J Emerg Med 2012, Jan 27

February 06, 2013

A study demonstrated high degree of variation in management approaches for recent-onset atrial fibrillation and flutter patients treated in academic hospital ED’s. Individual hospital site, age, previous cardioversion, and associated heart failure were independent predictors for the use of rhythm control.

Ann Emerg Med. 2011;57:13-21

February 05, 2013

Vasopressin has also been used for GIB, most often for variceal bleeding, but is associated with a significant re-bleeding rate and a high rate of complications, which include hypertension, dysrhythmias, myocardial and peripheral ischemia, and decreased cardiac output.

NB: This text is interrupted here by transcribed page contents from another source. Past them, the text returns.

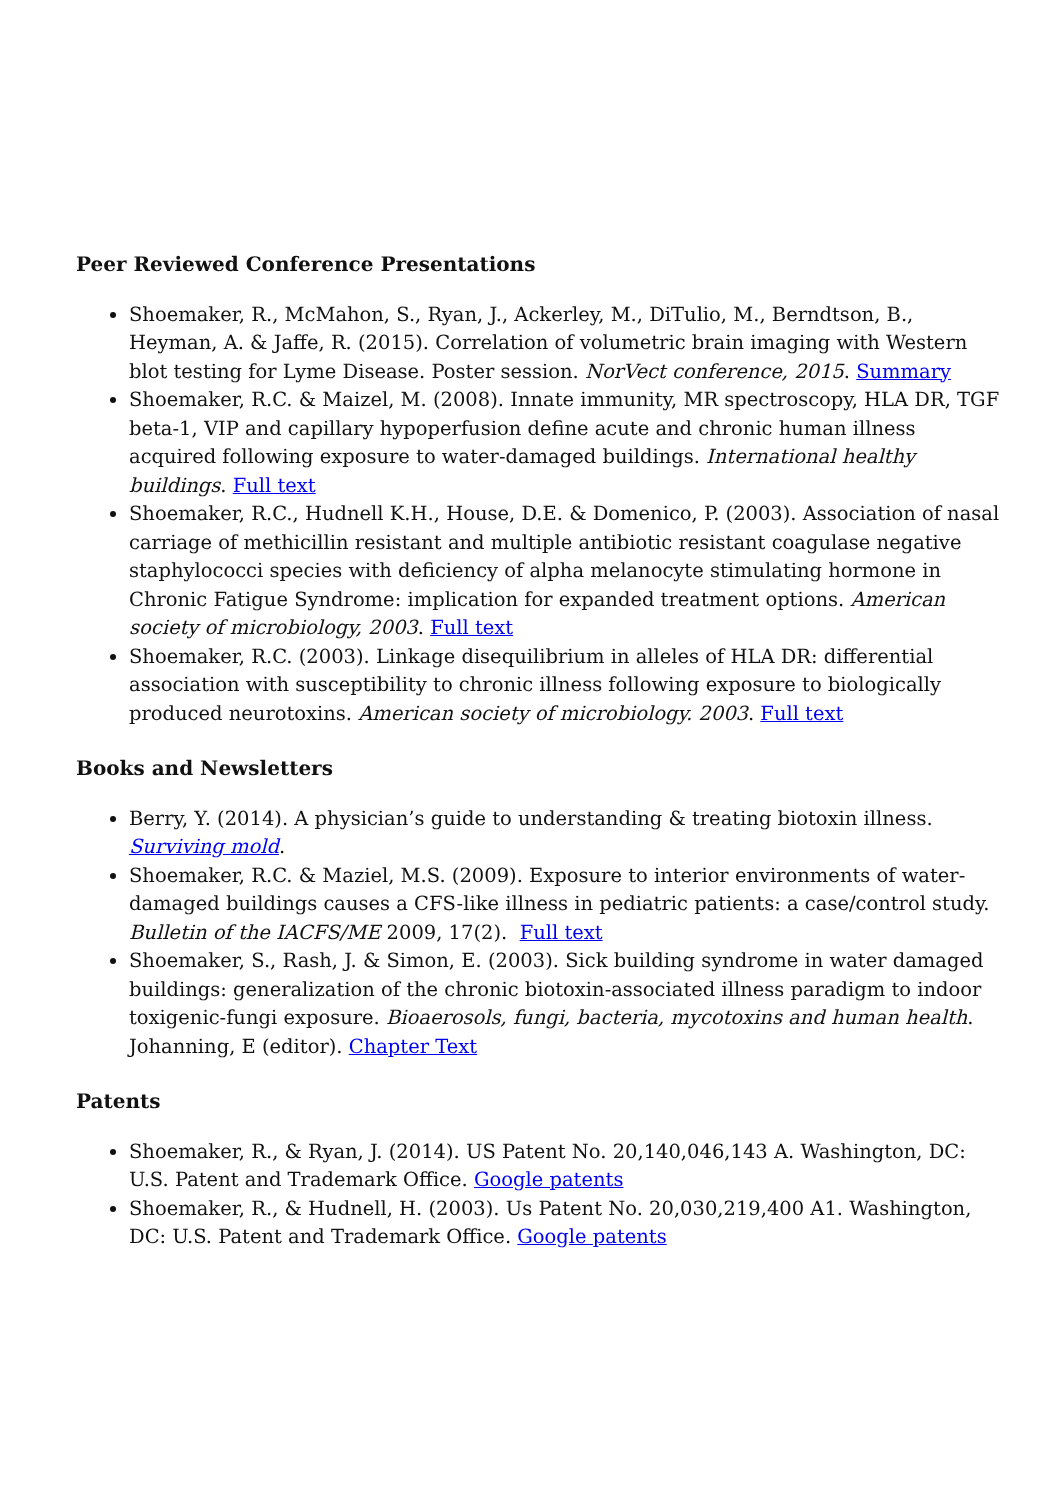Peer Reviewed Conference Presentations
Shoemaker, R., McMahon, S., Ryan, J., Ackerley, M., DiTulio, M., Berndtson, B., Heyman, A. & Jaffe, R. (2015). Correlation of volumetric brain imaging with Western blot testing for Lyme Disease. Poster session. NorVect conference, 2015. Summary
Shoemaker, R.C. & Maizel, M. (2008). Innate immunity, MR spectroscopy, HLA DR, TGF beta-1, VIP and capillary hypoperfusion define acute and chronic human illness acquired following exposure to water-damaged buildings. International healthy buildings. Full text
Shoemaker, R.C., Hudnell K.H., House, D.E. & Domenico, P. (2003). Association of nasal carriage of methicillin resistant and multiple antibiotic resistant coagulase negative staphylococci species with deficiency of alpha melanocyte stimulating hormone in Chronic Fatigue Syndrome: implication for expanded treatment options. American society of microbiology, 2003. Full text
Shoemaker, R.C. (2003). Linkage disequilibrium in alleles of HLA DR: differential association with susceptibility to chronic illness following exposure to biologically produced neurotoxins. American society of microbiology. 2003. Full text
Books and Newsletters
Berry, Y. (2014). A physician’s guide to understanding & treating biotoxin illness. Surviving mold.
Shoemaker, R.C. & Maziel, M.S. (2009). Exposure to interior environments of water-damaged buildings causes a CFS-like illness in pediatric patients: a case/control study. Bulletin of the IACFS/ME 2009, 17(2). Full text
Shoemaker, S., Rash, J. & Simon, E. (2003). Sick building syndrome in water damaged buildings: generalization of the chronic biotoxin-associated illness paradigm to indoor toxigenic-fungi exposure. Bioaerosols, fungi, bacteria, mycotoxins and human health. Johanning, E (editor). Chapter Text
Patents
Shoemaker, R., & Ryan, J. (2014). US Patent No. 20,140,046,143 A. Washington, DC: U.S. Patent and Trademark Office. Google patents
Shoemaker, R., & Hudnell, H. (2003). Us Patent No. 20,030,219,400 A1. Washington, DC: U.S. Patent and Trademark Office. Google patents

Emerg Med Clin N Am 29 (2011) 239–252

February 04, 2013

The use of IABP counterpulsation appears to have benefit in shock patients when used in conjunction with thrombolytics these devices can be deployed under fluoroscopy and, therefore, could feasibly be inserted in the ED.

EBMedicine.net, 2011, Volume 1, Number 4

February 03, 2013

Patients with iliofemoral deep venous thrombosis (DVT) who undergo catheter-directed thrombolysis are at lower risk for post-thrombotic syndrome. At 2 years, post-thrombotic syndrome characterized by pain, edema, and skin deterioration was less common with catheter-directed thrombolysis than with anticoagulation alone (41% vs. 56%).

The Lancet, Volume 379, Issue 9810, Pages 31 – 38

February 02, 2013

High-quality chest compressions (100 per minute at a depth of at least 2 in) should be started as soon as possible and continued with minimal interruptions. Defibrillation should be delayed until at least 30 chest compressions have been done. The four C’s of CPR (compressions, cardioversion, cooling, and catheterization) are the only interventions that have been shown to improve long-term outcomes.

Emerg Med Clin N Am 30 (2012) 35–49

February 01, 2013

A patient presenting recurrently with unilateral epistaxis, especially one that does not respond to simple measures or is associated with other nasal symptoms, should prompt raise suspicion for neoplasm.